Grid on uneven terrain

I made a grid using Quads. I added a texture to each and wrote a script for the quads’ parent.

Here is the scene before the script:

and here is the scene after the script was applied:

This is my script:

	Ray ray;
	RaycastHit hit;

	public float aboveAmount = 0.5f;

	void Start () {
		foreach (Transform c in transform) {
			if (Physics.Raycast (c.transform.position, -Vector3.up, out hit)) {
				c.transform.position = new Vector3 (hit.point.x, hit.point.y + aboveAmount, hit.point.z); // set position
				
			} else if (Physics.Raycast (c.transform.position, Vector3.up, out hit)) {
				c.transform.position = new Vector3 (hit.point.x, hit.point.y + aboveAmount, hit.point.z); // set position
				
			} else {
				Debug.Log ("couldn't hit anything");
			}
		}
	}

It casts a ray from every tile and puts the tile on the terrain (a fixed amount above it).

I would like the deform the quad’s mesh to make it sit on the ground. I idea would be this: cast 9 rays from every quad (corners and inbetween) and deform the mesh to place every point onto the ground. But how would I achieve this in reality?

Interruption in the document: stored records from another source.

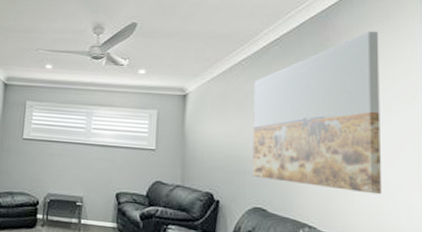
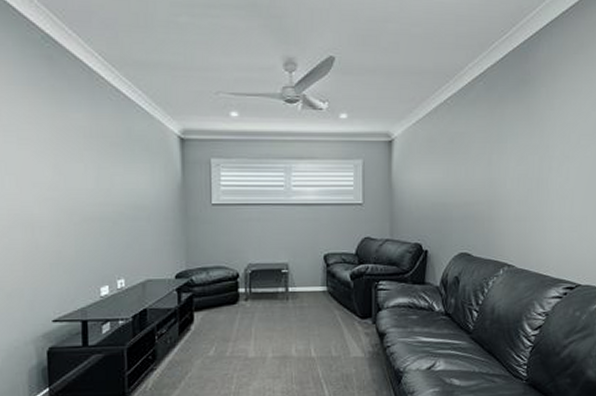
wall art: present [252,30,381,195] -> none [458,63,574,228]

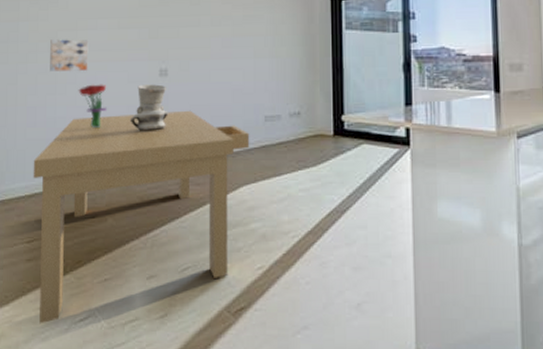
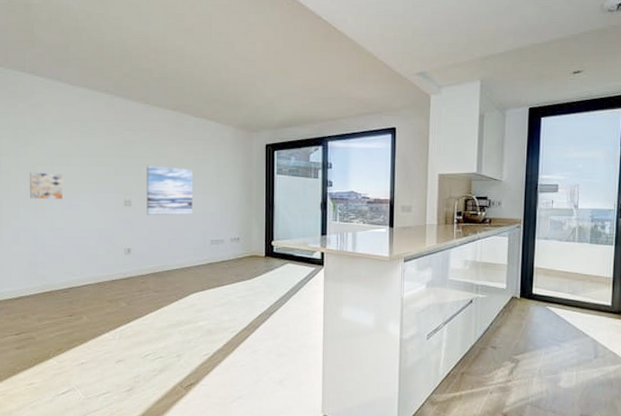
dining table: present [33,110,250,324] -> none [18,234,199,397]
bouquet: present [78,84,107,129] -> none [55,210,80,246]
ceramic vessel: present [129,84,168,133] -> none [100,212,132,251]
wall art: none [186,25,241,88] -> present [146,165,192,216]

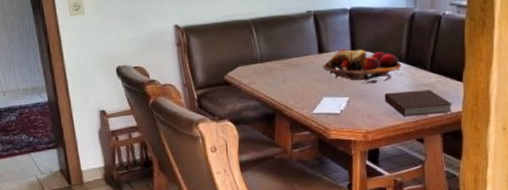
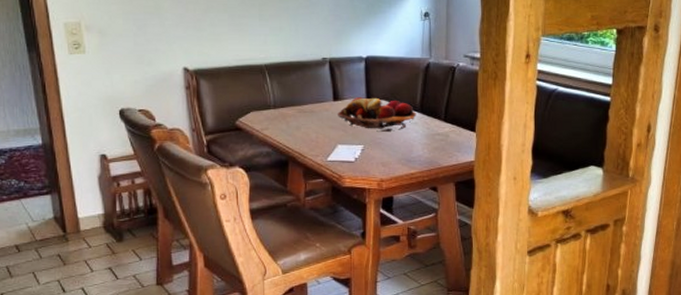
notebook: present [384,90,453,117] -> none [399,139,466,165]

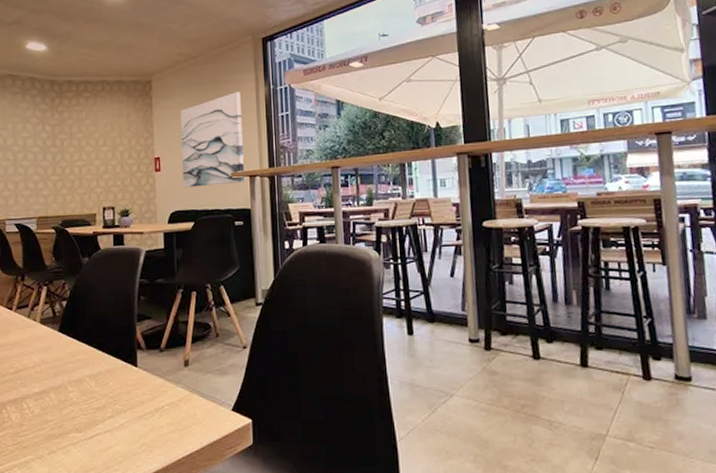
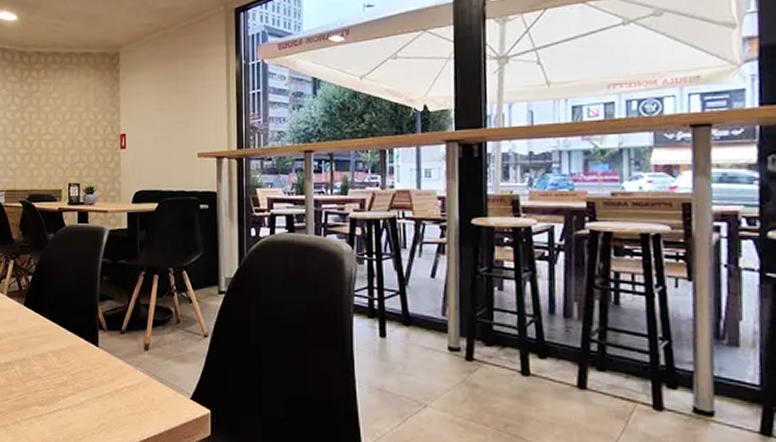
wall art: present [181,92,244,188] -> none [148,66,211,167]

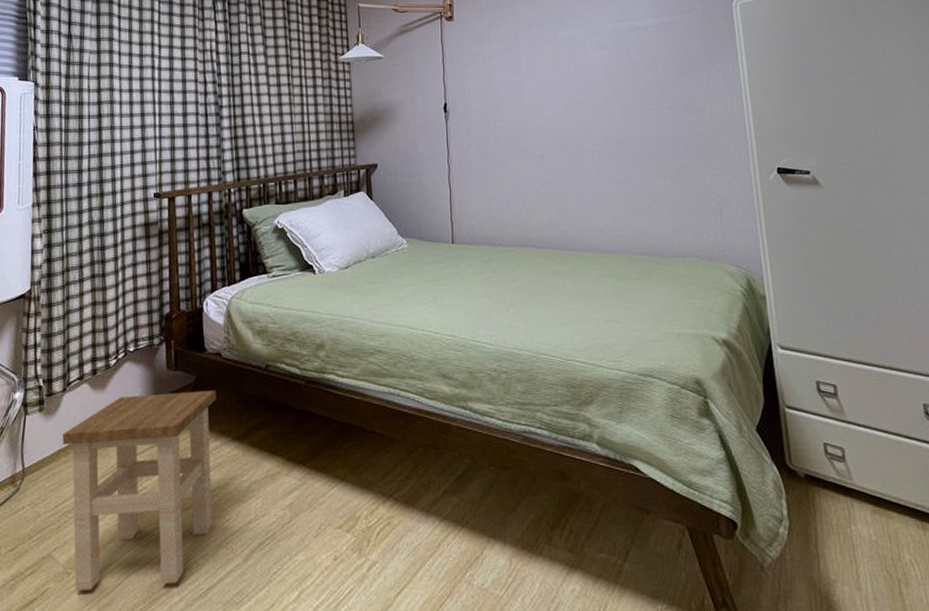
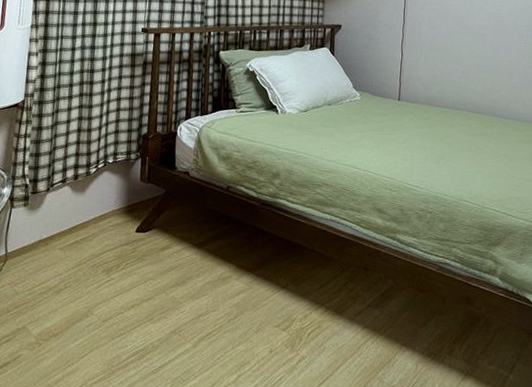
stool: present [62,389,216,592] -> none [42,200,182,360]

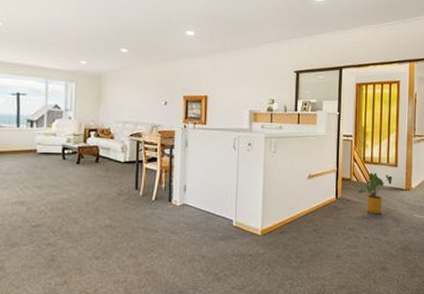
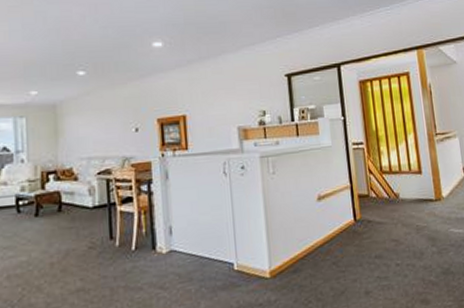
house plant: present [357,173,392,214] -> none [377,184,419,235]

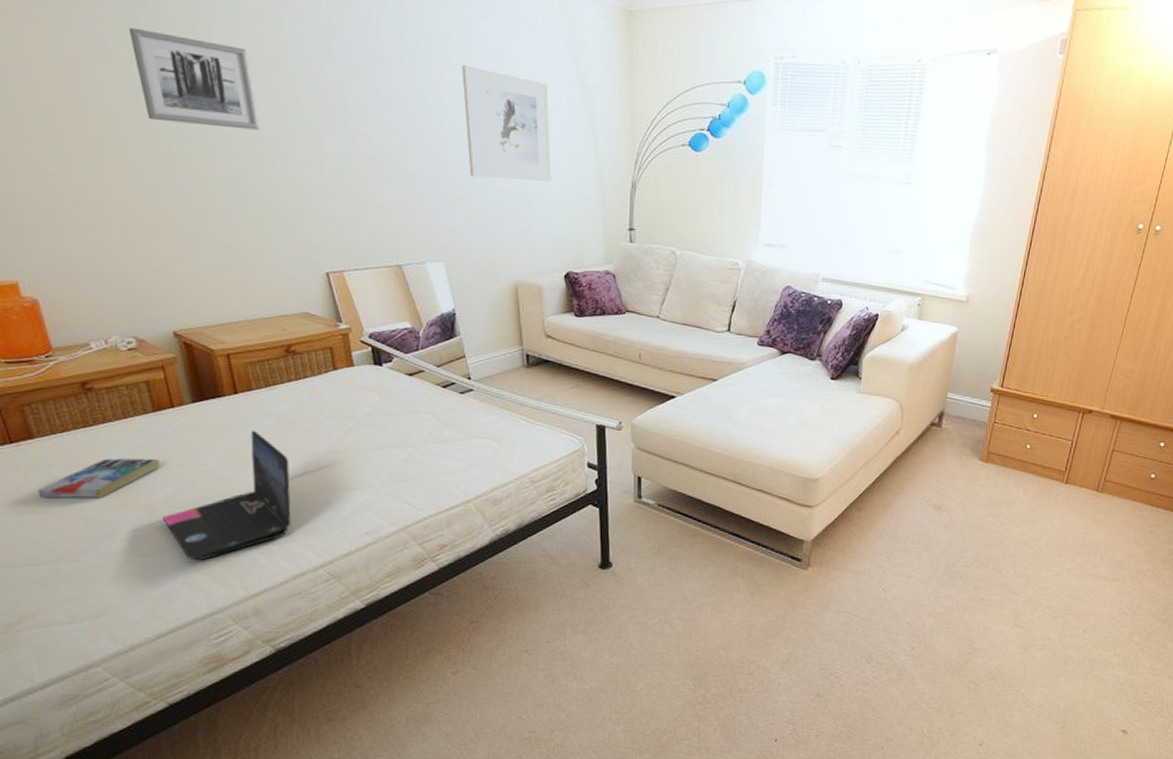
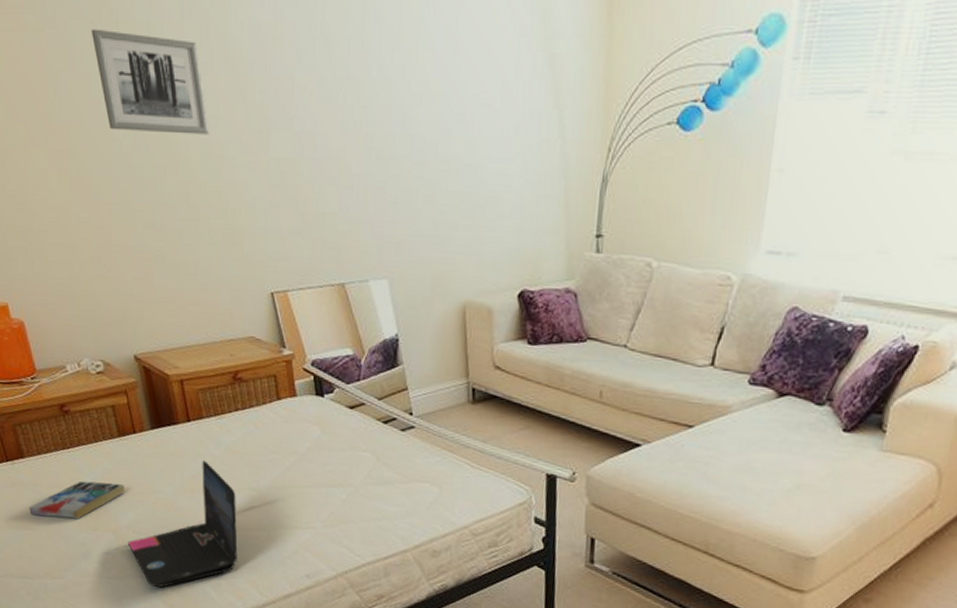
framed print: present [462,65,552,181] -> none [412,40,509,179]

If there is a better way of creating a dynamic grid, then I would love to know about it. I need every tile to be a prefab, which can be clicked on. This isn’t a problem yet, as I’m using box colliders.

i agree with Cherno, this might cause huge performance issues.
Optimizations might include showing / generating the grid in just a small area around the player.

Nonetheless, one way to do this would be to create a Mesh for each grid element and do a raycast or do a terrain height sample at the corner positions.

here they explain on how to create a custom mesh object. Simply put, you have to create 4 Vertices at the Terrain position.

An alternative would involve a whole lot more scripting but here’s the basics of a possible solution:

Given a terrain with a certain size you know the width and height. (float w, float h)
You also know the density of your grid — so you know the size of one tile (float tileW = tileH)
So you could technically create a two dimensional array with your grid tiles as a logical element.
You also know where the user clicks (raycast and check where it hit).
Taking into account the width and height and the size of one tile you can write a function that returns the grid tile which was clicked.
(something like

Tile[,] grid;

Tile getTile (Vector3 clickpos)
{
   return grid[(int)(clickpos.x/w), (int)(clickpos.y/h)];
}

To get the visualization you can create one “huge” mesh with the method explained above. Just create a new Mesh, take the Vertex positions by sampling the Terrain height at their positions and set the UV coordinates of the vertices to match your tile texture. Meaning the bottom left vertex of a tile should be like 0,0 – the bottom right at 1,0 and so on.